Lady Russell would not be so lucky under Elizabeth I’s successor, James I. He was less supportive and eventually took her castle away from her.

Q: Are there other historical figures you would compare to Elizabeth in terms of personality and character, and if so, who?

A: I would certainly compare her to powerful, politically minded, Renaissance women like Elizabeth I or even Bess of Hardwick.

Bess was, like Elizabeth Russell, a canny businesswoman who knew how to make investments and manage large estates and immersed herself in the political intrigues of the period.

Unlike Bess, however, who amassed a huge fortune as a result of her many marriages, Russell remained a widow most of her life.
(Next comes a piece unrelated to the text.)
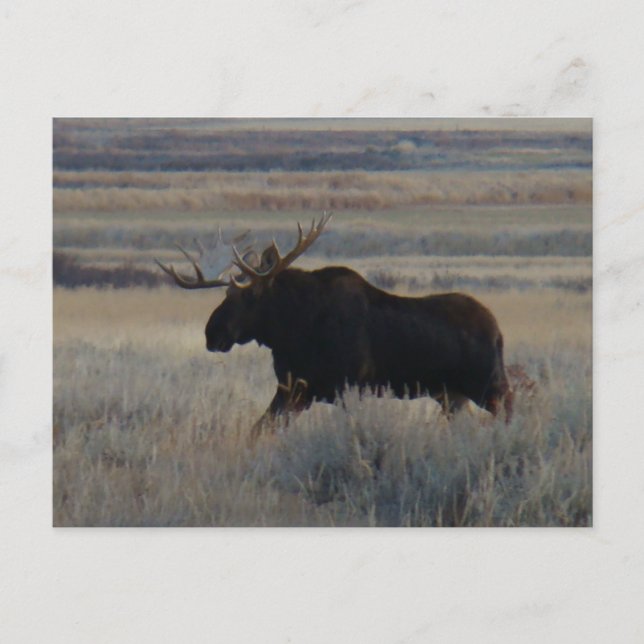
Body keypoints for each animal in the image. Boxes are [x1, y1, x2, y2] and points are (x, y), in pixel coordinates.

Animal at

She did marry twice, but after the death of her second husband, she decided she loved her independence too much to take another husband, despite the fact that this meant that she was often without protection and had to fight all her own legal battles.

Elizabeth Russell and her sisters were among the most learned women in Europe, and often compared to the daughters of Sir Thomas More, who was an early pioneer in women’s education.
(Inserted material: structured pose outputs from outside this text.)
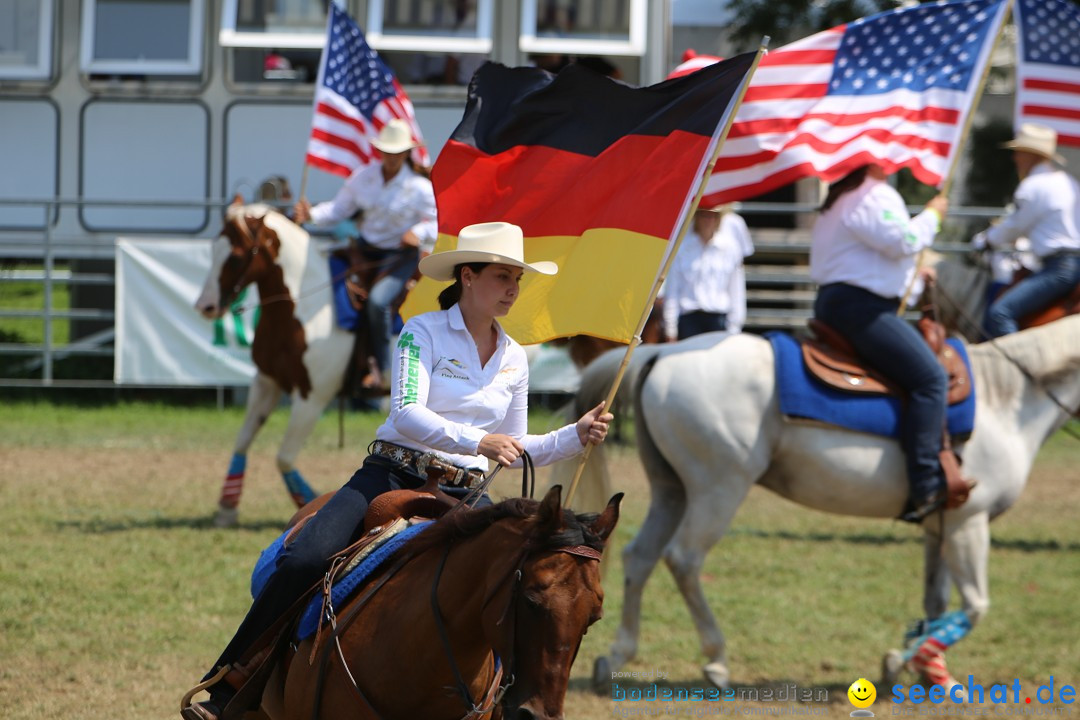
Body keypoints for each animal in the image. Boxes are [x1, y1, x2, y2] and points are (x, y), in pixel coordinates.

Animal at [194, 205, 354, 526]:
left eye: (236, 256)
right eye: (213, 249)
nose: (205, 306)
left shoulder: (311, 398)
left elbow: (284, 457)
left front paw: (308, 501)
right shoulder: (267, 382)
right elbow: (243, 440)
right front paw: (227, 506)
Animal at [561, 317, 1080, 695]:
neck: (1006, 398)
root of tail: (662, 352)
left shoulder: (942, 525)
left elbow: (937, 601)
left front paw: (929, 670)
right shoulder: (969, 522)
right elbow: (975, 607)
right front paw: (902, 661)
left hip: (672, 490)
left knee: (640, 557)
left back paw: (617, 656)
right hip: (718, 488)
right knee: (683, 559)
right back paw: (716, 660)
One contemporary described Russell’s childhood home as a “little university … in which the studies of women were thriving.” Elizabeth, like these female kindred spirits, was a real trailblazer!

Q: What are you working on now?

A: I’m working on a book about the men who put together Shakespeare’s First Folio. This was the first edition of his collected plays, published in 1623.

Thanks to his friends and fellow-actors, and the dedicated printer-publishers, who backed the volume, half of Shakespeare’s plays (which don’t survive in any other early editions) have been saved from oblivion.

We owe them a great deal. Without them, Shakespeare would simply not be the Shakespeare we know and love today.

Q: Anything else we should know?

A: One of the mysteries I grappled with in Shakespeare and the Countess was the fact that Shakespeare’s own patron and publisher both joined Lady Russell in her rebellion against the players.

I found an unexpected tale of betrayal at the heart of this segment of theatrical history and it was fun to research! I enjoyed being a history detective as I teased out the threads of the story that explained why they agreed to stab Shakespeare in the back.

I also learned just how much Shakespeare’s career was influenced by the political upheavals of the time. The “wars of religion” which were taking place across Europe (and which would involve Lady Russell herself) had a direct impact on the character and radicalism of the community, which would eventually back Elizabeth’s move to bring the curtain down on the Blackfriars Theatre.